* **Assigned task**:
Omit all pictures. Print the remaining lines exactly, from the start of the data through the line containing "X162492940Y-117350000I-54060J0D01*".

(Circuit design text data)
****************
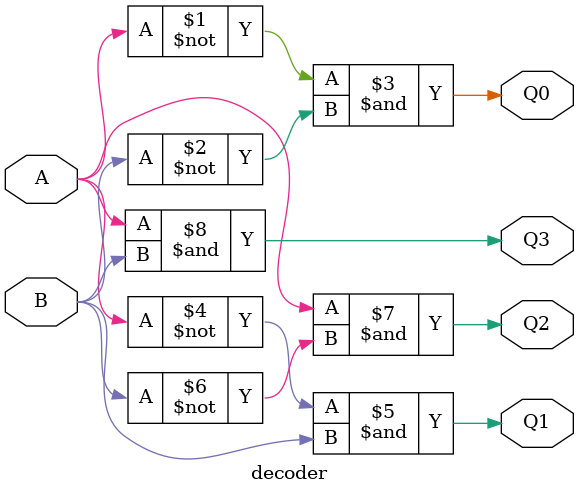
<source format=v>
module decoder(A,B,Q0,Q1,Q2,Q3);
input A,B;
output Q0,Q1,Q2,Q3;				
				
				assign Q0=~A&~B,
				       Q1=~A&B,
						 Q2=A&~B,
						 Q3=A&B;
						 
 endmodule
 
</source>
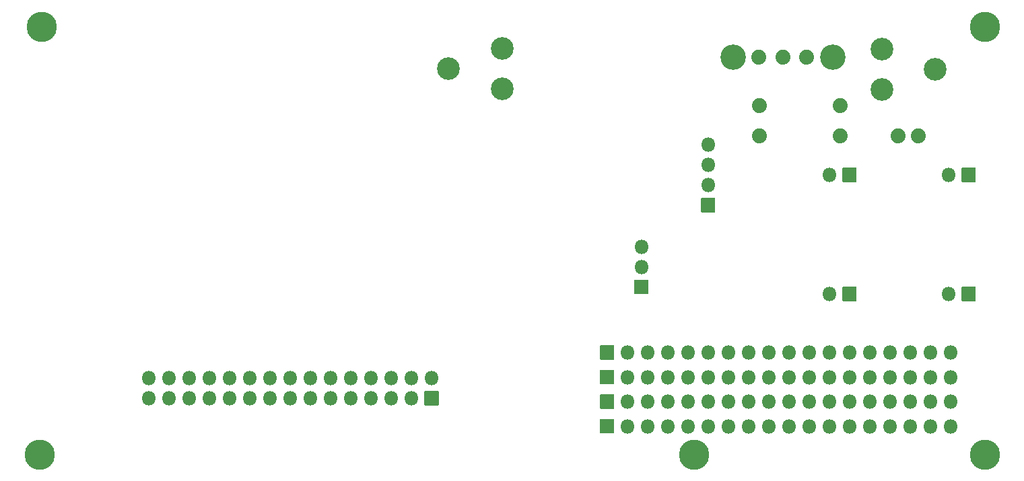
<source format=gbr>
G04 #@! TF.GenerationSoftware,KiCad,Pcbnew,5.99.0-unknown-a61ea1f~89~ubuntu20.04.1*
G04 #@! TF.CreationDate,2020-07-29T14:39:46+09:00*
G04 #@! TF.ProjectId,bGeigieRaku V2,62476569-6769-4655-9261-6b752056322e,rev?*
G04 #@! TF.SameCoordinates,Original*
G04 #@! TF.FileFunction,Soldermask,Top*
G04 #@! TF.FilePolarity,Negative*
%FSLAX46Y46*%
G04 Gerber Fmt 4.6, Leading zero omitted, Abs format (unit mm)*
G04 Created by KiCad (PCBNEW 5.99.0-unknown-a61ea1f~89~ubuntu20.04.1) date 2020-07-29 14:39:46*
%MOMM*%
%LPD*%
G01*
G04 APERTURE LIST*
%ADD10O,1.802000X1.802000*%
%ADD11C,3.803200*%
%ADD12C,2.845200*%
%ADD13C,1.879600*%
%ADD14C,3.203200*%
G04 APERTURE END LIST*
D10*
X204826000Y-116449000D03*
X202286000Y-116449000D03*
X199746000Y-116449000D03*
X197206000Y-116449000D03*
X194666000Y-116449000D03*
X192126000Y-116449000D03*
X189586000Y-116449000D03*
X187046000Y-116449000D03*
X184506000Y-116449000D03*
X181966000Y-116449000D03*
X179426000Y-116449000D03*
X176886000Y-116449000D03*
X174346000Y-116449000D03*
X171806000Y-116449000D03*
X169266000Y-116449000D03*
X166726000Y-116449000D03*
X164186000Y-116449000D03*
G36*
G01*
X162492940Y-117350000D02*
X160799060Y-117350000D01*
G75*
G02*
X160745000Y-117295940I0J54060D01*
G01*
X160745000Y-115602060D01*
G75*
G02*
X160799060Y-115548000I54060J0D01*
G01*
X162492940Y-115548000D01*
G75*
G02*
X162547000Y-115602060I0J-54060D01*
G01*
X162547000Y-117295940D01*
G75*
G02*
X162492940Y-117350000I-54060J0D01*
G01*
G37*
D11*
X172568000Y-126186000D03*
X90271600Y-126186000D03*
X90525600Y-72338000D03*
X209144000Y-72338000D03*
X209144000Y-126186000D03*
D10*
X189586000Y-105993000D03*
G36*
G01*
X191279060Y-105092000D02*
X192972940Y-105092000D01*
G75*
G02*
X193027000Y-105146060I0J-54060D01*
G01*
X193027000Y-106839940D01*
G75*
G02*
X192972940Y-106894000I-54060J0D01*
G01*
X191279060Y-106894000D01*
G75*
G02*
X191225000Y-106839940I0J54060D01*
G01*
X191225000Y-105146060D01*
G75*
G02*
X191279060Y-105092000I54060J0D01*
G01*
G37*
X204572000Y-105993000D03*
G36*
G01*
X206265060Y-105092000D02*
X207958940Y-105092000D01*
G75*
G02*
X208013000Y-105146060I0J-54060D01*
G01*
X208013000Y-106839940D01*
G75*
G02*
X207958940Y-106894000I-54060J0D01*
G01*
X206265060Y-106894000D01*
G75*
G02*
X206211000Y-106839940I0J54060D01*
G01*
X206211000Y-105146060D01*
G75*
G02*
X206265060Y-105092000I54060J0D01*
G01*
G37*
X204572000Y-91007000D03*
G36*
G01*
X206265060Y-90106000D02*
X207958940Y-90106000D01*
G75*
G02*
X208013000Y-90160060I0J-54060D01*
G01*
X208013000Y-91853940D01*
G75*
G02*
X207958940Y-91908000I-54060J0D01*
G01*
X206265060Y-91908000D01*
G75*
G02*
X206211000Y-91853940I0J54060D01*
G01*
X206211000Y-90160060D01*
G75*
G02*
X206265060Y-90106000I54060J0D01*
G01*
G37*
X189586000Y-91007000D03*
G36*
G01*
X191279060Y-90106000D02*
X192972940Y-90106000D01*
G75*
G02*
X193027000Y-90160060I0J-54060D01*
G01*
X193027000Y-91853940D01*
G75*
G02*
X192972940Y-91908000I-54060J0D01*
G01*
X191279060Y-91908000D01*
G75*
G02*
X191225000Y-91853940I0J54060D01*
G01*
X191225000Y-90160060D01*
G75*
G02*
X191279060Y-90106000I54060J0D01*
G01*
G37*
X104004000Y-116574000D03*
X104004000Y-119114000D03*
X106544000Y-116574000D03*
X106544000Y-119114000D03*
X109084000Y-116574000D03*
X109084000Y-119114000D03*
X111624000Y-116574000D03*
X111624000Y-119114000D03*
X114164000Y-116574000D03*
X114164000Y-119114000D03*
X116704000Y-116574000D03*
X116704000Y-119114000D03*
X119244000Y-116574000D03*
X119244000Y-119114000D03*
X121784000Y-116574000D03*
X121784000Y-119114000D03*
X124324000Y-116574000D03*
X124324000Y-119114000D03*
X126864000Y-116574000D03*
X126864000Y-119114000D03*
X129404000Y-116574000D03*
X129404000Y-119114000D03*
X131944000Y-116574000D03*
X131944000Y-119114000D03*
X134484000Y-116574000D03*
X134484000Y-119114000D03*
X137024000Y-116574000D03*
X137024000Y-119114000D03*
X139564000Y-116574000D03*
G36*
G01*
X140410940Y-120015000D02*
X138717060Y-120015000D01*
G75*
G02*
X138663000Y-119960940I0J54060D01*
G01*
X138663000Y-118267060D01*
G75*
G02*
X138717060Y-118213000I54060J0D01*
G01*
X140410940Y-118213000D01*
G75*
G02*
X140465000Y-118267060I0J-54060D01*
G01*
X140465000Y-119960940D01*
G75*
G02*
X140410940Y-120015000I-54060J0D01*
G01*
G37*
D12*
X196194000Y-75142000D03*
X202942000Y-77682000D03*
X196194000Y-80222000D03*
X148434000Y-80202000D03*
X141686000Y-77662000D03*
X148434000Y-75122000D03*
D10*
X204826000Y-113359000D03*
X202286000Y-113359000D03*
X199746000Y-113359000D03*
X197206000Y-113359000D03*
X194666000Y-113359000D03*
X192126000Y-113359000D03*
X189586000Y-113359000D03*
X187046000Y-113359000D03*
X184506000Y-113359000D03*
X181966000Y-113359000D03*
X179426000Y-113359000D03*
X176886000Y-113359000D03*
X174346000Y-113359000D03*
X171806000Y-113359000D03*
X169266000Y-113359000D03*
X166726000Y-113359000D03*
X164186000Y-113359000D03*
G36*
G01*
X162492940Y-114260000D02*
X160799060Y-114260000D01*
G75*
G02*
X160745000Y-114205940I0J54060D01*
G01*
X160745000Y-112512060D01*
G75*
G02*
X160799060Y-112458000I54060J0D01*
G01*
X162492940Y-112458000D01*
G75*
G02*
X162547000Y-112512060I0J-54060D01*
G01*
X162547000Y-114205940D01*
G75*
G02*
X162492940Y-114260000I-54060J0D01*
G01*
G37*
X204826000Y-119540000D03*
X202286000Y-119540000D03*
X199746000Y-119540000D03*
X197206000Y-119540000D03*
X194666000Y-119540000D03*
X192126000Y-119540000D03*
X189586000Y-119540000D03*
X187046000Y-119540000D03*
X184506000Y-119540000D03*
X181966000Y-119540000D03*
X179426000Y-119540000D03*
X176886000Y-119540000D03*
X174346000Y-119540000D03*
X171806000Y-119540000D03*
X169266000Y-119540000D03*
X166726000Y-119540000D03*
X164186000Y-119540000D03*
G36*
G01*
X162492940Y-120441000D02*
X160799060Y-120441000D01*
G75*
G02*
X160745000Y-120386940I0J54060D01*
G01*
X160745000Y-118693060D01*
G75*
G02*
X160799060Y-118639000I54060J0D01*
G01*
X162492940Y-118639000D01*
G75*
G02*
X162547000Y-118693060I0J-54060D01*
G01*
X162547000Y-120386940D01*
G75*
G02*
X162492940Y-120441000I-54060J0D01*
G01*
G37*
X204826000Y-122630000D03*
X202286000Y-122630000D03*
X199746000Y-122630000D03*
X197206000Y-122630000D03*
X194666000Y-122630000D03*
X192126000Y-122630000D03*
X189586000Y-122630000D03*
X187046000Y-122630000D03*
X184506000Y-122630000D03*
X181966000Y-122630000D03*
X179426000Y-122630000D03*
X176886000Y-122630000D03*
X174346000Y-122630000D03*
X171806000Y-122630000D03*
X169266000Y-122630000D03*
X166726000Y-122630000D03*
X164186000Y-122630000D03*
G36*
G01*
X162492940Y-123531000D02*
X160799060Y-123531000D01*
G75*
G02*
X160745000Y-123476940I0J54060D01*
G01*
X160745000Y-121783060D01*
G75*
G02*
X160799060Y-121729000I54060J0D01*
G01*
X162492940Y-121729000D01*
G75*
G02*
X162547000Y-121783060I0J-54060D01*
G01*
X162547000Y-123476940D01*
G75*
G02*
X162492940Y-123531000I-54060J0D01*
G01*
G37*
D13*
X180823000Y-82244000D03*
X190983000Y-82244000D03*
X190983000Y-86054000D03*
X180823000Y-86054000D03*
X200762000Y-86054000D03*
X198222000Y-86054000D03*
X183744000Y-76148000D03*
D14*
X177494000Y-76148000D03*
X189994000Y-76148000D03*
D13*
X186744000Y-76148000D03*
X180744000Y-76148000D03*
D10*
X174346000Y-87197000D03*
X174346000Y-89737000D03*
X174346000Y-92277000D03*
G36*
G01*
X175247000Y-93970060D02*
X175247000Y-95663940D01*
G75*
G02*
X175192940Y-95718000I-54060J0D01*
G01*
X173499060Y-95718000D01*
G75*
G02*
X173445000Y-95663940I0J54060D01*
G01*
X173445000Y-93970060D01*
G75*
G02*
X173499060Y-93916000I54060J0D01*
G01*
X175192940Y-93916000D01*
G75*
G02*
X175247000Y-93970060I0J-54060D01*
G01*
G37*
X165964000Y-100024000D03*
X165964000Y-102564000D03*
G36*
G01*
X165063000Y-105950940D02*
X165063000Y-104257060D01*
G75*
G02*
X165117060Y-104203000I54060J0D01*
G01*
X166810940Y-104203000D01*
G75*
G02*
X166865000Y-104257060I0J-54060D01*
G01*
X166865000Y-105950940D01*
G75*
G02*
X166810940Y-106005000I-54060J0D01*
G01*
X165117060Y-106005000D01*
G75*
G02*
X165063000Y-105950940I0J54060D01*
G01*
G37*
M02*

</source>
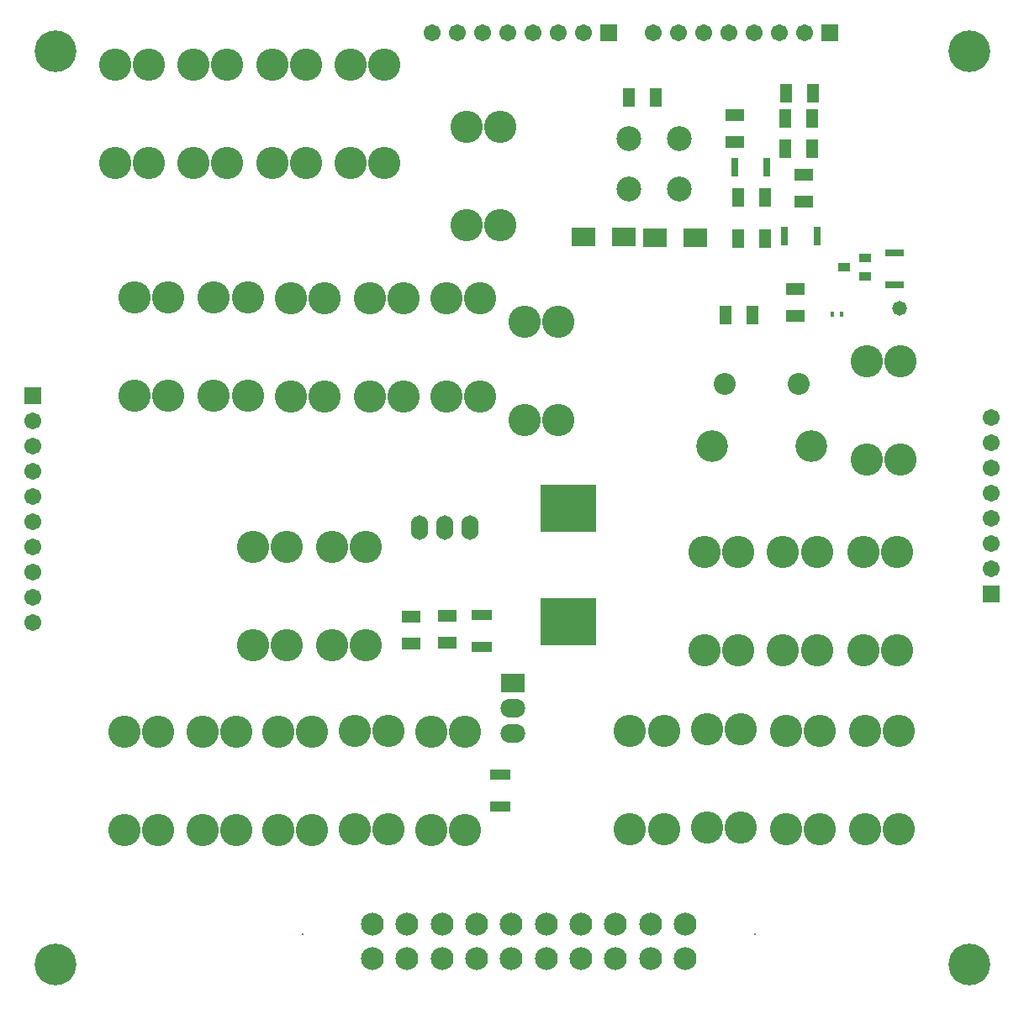
<source format=gts>
G04*
G04 #@! TF.GenerationSoftware,Altium Limited,Altium Designer,18.0.11 (651)*
G04*
G04 Layer_Color=8388736*
%FSLAX44Y44*%
%MOMM*%
G71*
G01*
G75*
%ADD23R,0.8032X1.9532*%
%ADD24R,1.3032X1.9032*%
%ADD25R,1.9032X1.3032*%
%ADD26R,2.3622X1.9812*%
%ADD27R,1.9532X0.8032*%
%ADD28R,1.2032X0.9032*%
%ADD29R,2.0032X1.0532*%
%ADD30R,5.6032X4.7032*%
%ADD31R,0.4032X0.5032*%
%ADD32R,1.7032X1.7032*%
%ADD33C,1.7032*%
%ADD34C,0.2032*%
%ADD35C,2.3032*%
%ADD36C,3.2512*%
%ADD37C,2.2032*%
%ADD38C,3.2032*%
%ADD39C,2.5032*%
%ADD40R,1.7032X1.7032*%
%ADD41O,2.4892X1.9032*%
%ADD42R,2.4892X1.9032*%
%ADD43O,1.7272X2.4892*%
%ADD44C,4.2032*%
%ADD45C,1.4732*%
D23*
X1282198Y1535430D02*
D03*
X1314698D02*
D03*
X1231652Y1605026D02*
D03*
X1264152D02*
D03*
D24*
X1282500Y1654000D02*
D03*
X1309500D02*
D03*
X1125500Y1675000D02*
D03*
X1152500D02*
D03*
X1262164Y1533144D02*
D03*
X1235164D02*
D03*
Y1574800D02*
D03*
X1262164D02*
D03*
X1309500Y1624000D02*
D03*
X1282500D02*
D03*
X1249934Y1456182D02*
D03*
X1222934D02*
D03*
X1310500Y1680000D02*
D03*
X1283500D02*
D03*
D25*
X1232000Y1630500D02*
D03*
Y1657500D02*
D03*
X1301000Y1570500D02*
D03*
Y1597500D02*
D03*
X1292860Y1482382D02*
D03*
Y1455382D02*
D03*
X906272Y1152182D02*
D03*
Y1125182D02*
D03*
X942594Y1152944D02*
D03*
Y1125944D02*
D03*
D26*
X1120394Y1535176D02*
D03*
X1079754D02*
D03*
X1151382Y1534160D02*
D03*
X1192022D02*
D03*
D27*
X1393190Y1518914D02*
D03*
Y1486414D02*
D03*
D28*
X1341796Y1504188D02*
D03*
X1362796Y1513688D02*
D03*
Y1494688D02*
D03*
D29*
X995934Y993388D02*
D03*
Y960888D02*
D03*
X976884Y1121670D02*
D03*
Y1154170D02*
D03*
D30*
X1064006Y1261652D02*
D03*
X1064106Y1146952D02*
D03*
D31*
X1339452Y1456944D02*
D03*
X1330452D02*
D03*
D32*
X1104600Y1741000D02*
D03*
X1327800D02*
D03*
D33*
X1079200D02*
D03*
X1053800D02*
D03*
X1028400D02*
D03*
X1003000D02*
D03*
X977600D02*
D03*
X952200D02*
D03*
X926800D02*
D03*
X1302400D02*
D03*
X1277000D02*
D03*
X1251600D02*
D03*
X1226200D02*
D03*
X1200800D02*
D03*
X1175400D02*
D03*
X1150000D02*
D03*
X525000Y1324200D02*
D03*
Y1146400D02*
D03*
Y1171800D02*
D03*
Y1197200D02*
D03*
Y1222600D02*
D03*
Y1248000D02*
D03*
Y1273400D02*
D03*
Y1298800D02*
D03*
Y1349600D02*
D03*
X1490000Y1200400D02*
D03*
Y1225800D02*
D03*
Y1251200D02*
D03*
Y1276600D02*
D03*
Y1302000D02*
D03*
Y1327400D02*
D03*
Y1352800D02*
D03*
D34*
X1252000Y832000D02*
D03*
X797000D02*
D03*
D35*
X1182000Y807400D02*
D03*
X1147000D02*
D03*
X1112000D02*
D03*
X1077000D02*
D03*
X1042000D02*
D03*
X1007000D02*
D03*
X972000D02*
D03*
X937000D02*
D03*
X902000D02*
D03*
X867000D02*
D03*
Y842400D02*
D03*
X1182000D02*
D03*
X1147000D02*
D03*
X1112000D02*
D03*
X1077000D02*
D03*
X1042000D02*
D03*
X1007000D02*
D03*
X972000D02*
D03*
X937000D02*
D03*
X902000D02*
D03*
D36*
X1364996Y1409700D02*
D03*
X1399032D02*
D03*
X1364996Y1310640D02*
D03*
X1399032D02*
D03*
X695706Y1035812D02*
D03*
X729742D02*
D03*
X695706Y936752D02*
D03*
X729742D02*
D03*
X617474Y1035812D02*
D03*
X651510D02*
D03*
X617474Y936752D02*
D03*
X651510D02*
D03*
X772160Y1036320D02*
D03*
X806196D02*
D03*
X772160Y937260D02*
D03*
X806196D02*
D03*
X849376Y1037082D02*
D03*
X883412D02*
D03*
X849376Y938022D02*
D03*
X883412D02*
D03*
X926084Y1036320D02*
D03*
X960120D02*
D03*
X926084Y937260D02*
D03*
X960120D02*
D03*
X826000Y1222060D02*
D03*
X860036D02*
D03*
X826000Y1123000D02*
D03*
X860036D02*
D03*
X746964Y1222060D02*
D03*
X781000D02*
D03*
X746964Y1123000D02*
D03*
X781000D02*
D03*
X1283208Y1037336D02*
D03*
X1317244D02*
D03*
X1283208Y938276D02*
D03*
X1317244D02*
D03*
X1363218Y1037336D02*
D03*
X1397254D02*
D03*
X1363218Y938276D02*
D03*
X1397254D02*
D03*
X1203706Y1038352D02*
D03*
X1237742D02*
D03*
X1203706Y939292D02*
D03*
X1237742D02*
D03*
X961964Y1646060D02*
D03*
X996000D02*
D03*
X961964Y1547000D02*
D03*
X996000D02*
D03*
X607964Y1708000D02*
D03*
X642000D02*
D03*
X607964Y1608940D02*
D03*
X642000D02*
D03*
X686562Y1708150D02*
D03*
X720598D02*
D03*
X686562Y1609090D02*
D03*
X720598D02*
D03*
X766064Y1708658D02*
D03*
X800100D02*
D03*
X766064Y1609598D02*
D03*
X800100D02*
D03*
X1126490Y1037336D02*
D03*
X1160526D02*
D03*
X1126490Y938276D02*
D03*
X1160526D02*
D03*
X1201468Y1217060D02*
D03*
X1235504D02*
D03*
X1201468Y1118000D02*
D03*
X1235504D02*
D03*
X1280468Y1217060D02*
D03*
X1314504D02*
D03*
X1280468Y1118000D02*
D03*
X1314504D02*
D03*
X1361468Y1217060D02*
D03*
X1395504D02*
D03*
X1361468Y1118000D02*
D03*
X1395504D02*
D03*
X1020064Y1449578D02*
D03*
X1054100D02*
D03*
X1020064Y1350518D02*
D03*
X1054100D02*
D03*
X707390Y1474216D02*
D03*
X741426D02*
D03*
X707390Y1375156D02*
D03*
X741426D02*
D03*
X785114Y1472692D02*
D03*
X819150D02*
D03*
X785114Y1373632D02*
D03*
X819150D02*
D03*
X864362Y1473454D02*
D03*
X898398D02*
D03*
X864362Y1374394D02*
D03*
X898398D02*
D03*
X845000Y1708000D02*
D03*
X879036D02*
D03*
X845000Y1608940D02*
D03*
X879036D02*
D03*
X941324Y1473200D02*
D03*
X975360D02*
D03*
X941324Y1374140D02*
D03*
X975360D02*
D03*
X627634Y1474216D02*
D03*
X661670D02*
D03*
X627634Y1375156D02*
D03*
X661670D02*
D03*
D37*
X1296578Y1386548D02*
D03*
X1221578D02*
D03*
D38*
X1209078Y1324048D02*
D03*
X1309078D02*
D03*
D39*
X1125220Y1583182D02*
D03*
X1176020D02*
D03*
Y1633982D02*
D03*
X1125220D02*
D03*
D40*
X525000Y1375000D02*
D03*
X1490000Y1175000D02*
D03*
D41*
X1008126Y1034288D02*
D03*
Y1059688D02*
D03*
D42*
Y1085088D02*
D03*
D43*
X914400Y1242060D02*
D03*
X939800D02*
D03*
X965200D02*
D03*
D44*
X1468000Y802000D02*
D03*
X548000Y1722000D02*
D03*
X1468000D02*
D03*
X548000Y802000D02*
D03*
D45*
X1398016Y1463294D02*
D03*
M02*

</source>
****************
* **Result of this task**:
<source format=v>
module decoder(A,B,Q0,Q1,Q2,Q3);
input A,B;
output Q0,Q1,Q2,Q3;				
				
				assign Q0=~A&~B,
				       Q1=~A&B,
						 Q2=A&~B,
						 Q3=A&B;
						 
 endmodule
 
</source>
<source format=gbr>
G04 #@! TF.GenerationSoftware,KiCad,Pcbnew,5.99.0-unknown-a61ea1f~89~ubuntu20.04.1*
G04 #@! TF.CreationDate,2020-07-29T14:39:46+09:00*
G04 #@! TF.ProjectId,bGeigieRaku V2,62476569-6769-4655-9261-6b752056322e,rev?*
G04 #@! TF.SameCoordinates,Original*
G04 #@! TF.FileFunction,Soldermask,Top*
G04 #@! TF.FilePolarity,Negative*
%FSLAX46Y46*%
G04 Gerber Fmt 4.6, Leading zero omitted, Abs format (unit mm)*
G04 Created by KiCad (PCBNEW 5.99.0-unknown-a61ea1f~89~ubuntu20.04.1) date 2020-07-29 14:39:46*
%MOMM*%
%LPD*%
G01*
G04 APERTURE LIST*
%ADD10O,1.802000X1.802000*%
%ADD11C,3.803200*%
%ADD12C,2.845200*%
%ADD13C,1.879600*%
%ADD14C,3.203200*%
G04 APERTURE END LIST*
D10*
X204826000Y-116449000D03*
X202286000Y-116449000D03*
X199746000Y-116449000D03*
X197206000Y-116449000D03*
X194666000Y-116449000D03*
X192126000Y-116449000D03*
X189586000Y-116449000D03*
X187046000Y-116449000D03*
X184506000Y-116449000D03*
X181966000Y-116449000D03*
X179426000Y-116449000D03*
X176886000Y-116449000D03*
X174346000Y-116449000D03*
X171806000Y-116449000D03*
X169266000Y-116449000D03*
X166726000Y-116449000D03*
X164186000Y-116449000D03*
G36*
G01*
X162492940Y-117350000D02*
X160799060Y-117350000D01*
G75*
G02*
X160745000Y-117295940I0J54060D01*
G01*
X160745000Y-115602060D01*
G75*
G02*
X160799060Y-115548000I54060J0D01*
G01*
X162492940Y-115548000D01*
G75*
G02*
X162547000Y-115602060I0J-54060D01*
G01*
X162547000Y-117295940D01*
G75*
G02*
X162492940Y-117350000I-54060J0D01*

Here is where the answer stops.